Programa autoriza bairros residenciais a estreitar as ruas para inibir tráfego

Ministério Público Estadual de São Paulo diz que o projeto privilegia áreas ricas e não resolve problema semelhante na periferia

KLEBER TOMAZ
RICARDO SANGIOVANNI

DA REPORTAGEM LOCAL

O Ministério Público Estadual investiga supostas irregularidades em um programa da Prefeitura de São Paulo que autoriza bairros residenciais a estreitar ruas para inibir o tráfego de veículos em locais usados como rotas de fuga por motoristas para escapar do congestionamento das vias principais.
Desenvolvido pela CET (Companhia de Engenharia de Tráfego) desde o início da atual gestão, em 2005, o Programa Comunidade Protegida é uma versão do "traffic calming" (moderação de tráfego), disseminado em países europeus, onde são implementadas ações para conter o avanço de carros em áreas predominantemente residenciais.
Na versão paulistana, os bairros que obtêm aprovação da CET para implantar o programa podem estreitar as pistas das ruas com o alargamento das calçadas e instalar pisos intertravados, rotatórias, faixas de pedestres elevadas, refúgios e sinalizações no asfalto.
O programa piloto foi implementado em dezembro, na rua Pedralva, no Alto de Pinheiros, bairro nobre da capital, onde foram criados alargamentos nas calçadas, uma rotatória com floreira na entrada da rua e piso diferenciado para chamar a atenção dos motoristas. A idéia da CET é expandir o programa para 16 bairros -apenas três deles da periferia.

Inquérito
De acordo com a Promotoria de Justiça de Habitação e Urbanismo, um inquérito civil apura se a CET praticou improbidade administrativa ao executar o programa. O promotor José Carlos de Freitas diz que o projeto privilegia ricos ao promover a "formação de feudos em bairros nobres".
E aponta mais falhas: informa que o projeto possui indícios de ilegalidade porque a CET não realizou audiência pública para a implantação dele nos bairros e que os moradores das áreas vizinhas nem sequer foram consultados.
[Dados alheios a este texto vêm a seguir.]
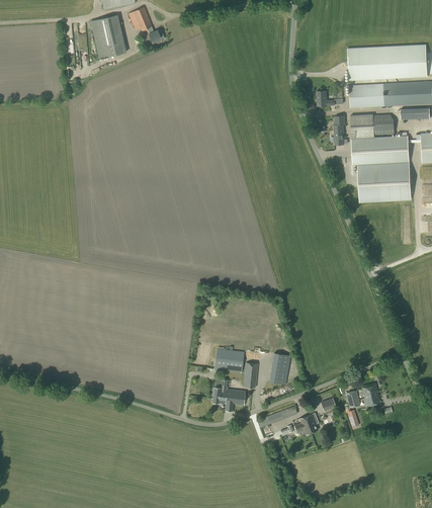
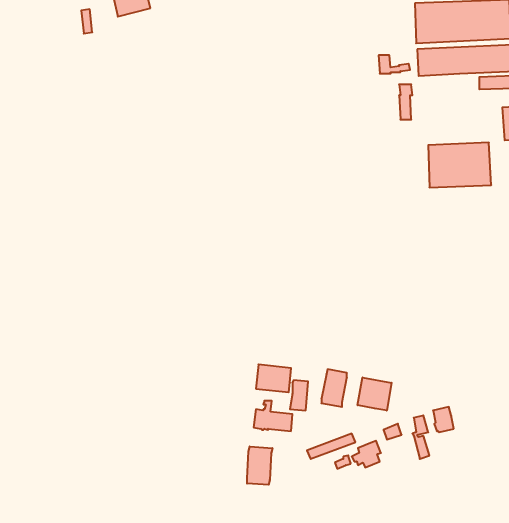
building: [350,113,409,164] -> none
building: none -> [358,377,392,411]
building: none -> [247,446,272,485]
Outro problema, diz Freitas, será o aumento de congestionamentos em vias principais, pela dificuldade de o motorista usar rotas de fuga por conta do programa.
O promotor argumenta que o programa é elitista porque, dos 16 bairros previstos para recebê-lo, 13 estão em áreas de alto padrão. Os outros três são da periferia da zona leste. São Mateus, Vila Carmosina e Cidade Tiradentes foram escolhidos pela CET, mas ainda não foram contemplados porque, quando a própria comunidade não arca com os custos, as obras dependem de recursos federais.
Em depoimento prestado em 4 de outubro de 2007 ao Ministério Público, o engenheiro Irineu Gnecco Filho, superintendente de desenvolvimento da CET, afirmou que os três bairros "aguardam a liberação [de uma verba federal] de cerca de R$ 14 milhões" para dar início ao programa. Para o promotor, a demora significa a falta de recursos que inviabiliza o projeto em áreas pobres.
O promotor também questiona a pouca publicidade do programa nas áreas pobres. "Não sabíamos de nada, nunca fomos consultados. Não conhecia o programa [até ser procurado pela reportagem]", disse o coordenador do Centro de Associações e Sociedades Populares da Cidade Tiradentes, Dorival Gomes. "Há três meses pedimos rebaixamento de guias para facilitar o acesso de cadeirantes e uma rotatória. Ainda não fomos atendidos."
Para efeito comparativo, o City Boaçava, bairro nobre na zona oeste, irá gastar R$ 350 mil para implantar o Programa Comunidade Protegida. As obras, que modificarão um perímetro de 11 km de vias, começaram na semana passada. O dinheiro foi obtido com moradores dos 520 imóveis da área. Os casarões e mansões do lugar são avaliados entre R$ 800 mil e R$ 2 milhões.
Maria Augusta Cabral de Oliveira, secretária da SAB (Sociedade Amigos do Bairro City Boaçava), diz que o programa foi uma "idéia oferecida há três anos pelo [presidente da CET] Roberto Scaringella. Nos organizamos e conseguimos anuência de 70% dos moradores [mínimo para a implementação do projeto]. É uma região com área verde, qualidade de vida, que não pode ter trânsito intenso. Vai melhorar muito."
"A idéia é boa porque vai ajudar a evitar assaltos [dois por semana, em média, em maio, segundo a associação de moradores]", diz o comerciante Fábio Carvalho, 42, morador do bairro. Já o administrador Jorge Sampaio, 67, que trafega pelo City Boaçava, argumenta que "bloquear as ruas agride o direito do morador de outras regiões que passa por ali, em prol de uma minoria privilegiada."